Exercise details: Write the records out exactly as they read, but not the pictures.

# # # # #

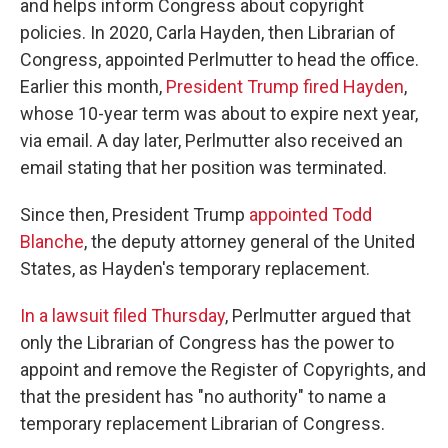
and helps inform Congress about copyright
policies. In 2020, Carla Hayden, then Librarian of
Congress, appointed Perlmutter to head the office.
Earlier this month,
President Trump fired Hayden
,
whose 10-year term was about to expire next year,
via email. A day later, Perlmutter also received an
email stating that her position was terminated.
Since then, President Trump
appointed Todd
Blanche
, the deputy attorney general of the United
States, as Hayden's temporary replacement.
In a lawsuit filed Thursday
, Perlmutter argued that
only the Librarian of Congress has the power to
appoint and remove the Register of Copyrights, and
that the president has "no authority" to name a
temporary replacement Librarian of Congress.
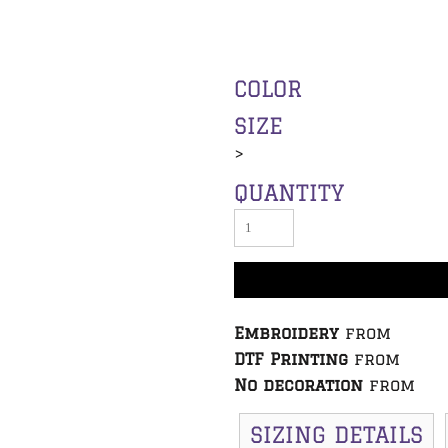
COLOR
SIZE
>
QUANTITY
Embroidery
from
DTF Printing
from
No decoration
from
SIZING DETAILS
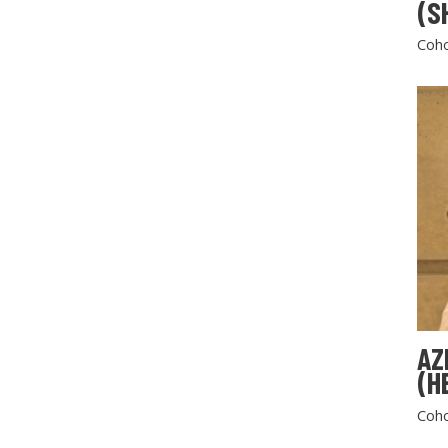
(S
Coho
AZ
(H
Coho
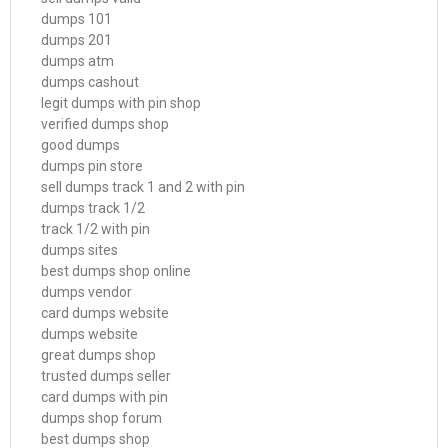
dumps 101
dumps 201
dumps atm
dumps cashout
legit dumps with pin shop
verified dumps shop
good dumps
dumps pin store
sell dumps track 1 and 2 with pin
dumps track 1/2
track 1/2 with pin
dumps sites
best dumps shop online
dumps vendor
card dumps website
dumps website
great dumps shop
trusted dumps seller
card dumps with pin
dumps shop forum
best dumps shop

# # # # #

Task solution:
and helps inform Congress about copyright
policies. In 2020, Carla Hayden, then Librarian of
Congress, appointed Perlmutter to head the office.
Earlier this month,
President Trump fired Hayden
,
whose 10-year term was about to expire next year,
via email. A day later, Perlmutter also received an
email stating that her position was terminated.
Since then, President Trump
appointed Todd
Blanche
, the deputy attorney general of the United
States, as Hayden's temporary replacement.
In a lawsuit filed Thursday
, Perlmutter argued that
only the Librarian of Congress has the power to
appoint and remove the Register of Copyrights, and
that the president has "no authority" to name a
temporary replacement Librarian of Congress.
COLOR
SIZE
>
QUANTITY
Embroidery
from
DTF Printing
from
No decoration
from
SIZING DETAILS
(S
Coho
AZ
(H
Coho
dumps 101
dumps 201
dumps atm
dumps cashout
legit dumps with pin shop
verified dumps shop
good dumps
dumps pin store
sell dumps track 1 and 2 with pin
dumps track 1/2
track 1/2 with pin
dumps sites
best dumps shop online
dumps vendor
card dumps website
dumps website
great dumps shop
trusted dumps seller
card dumps with pin
dumps shop forum
best dumps shop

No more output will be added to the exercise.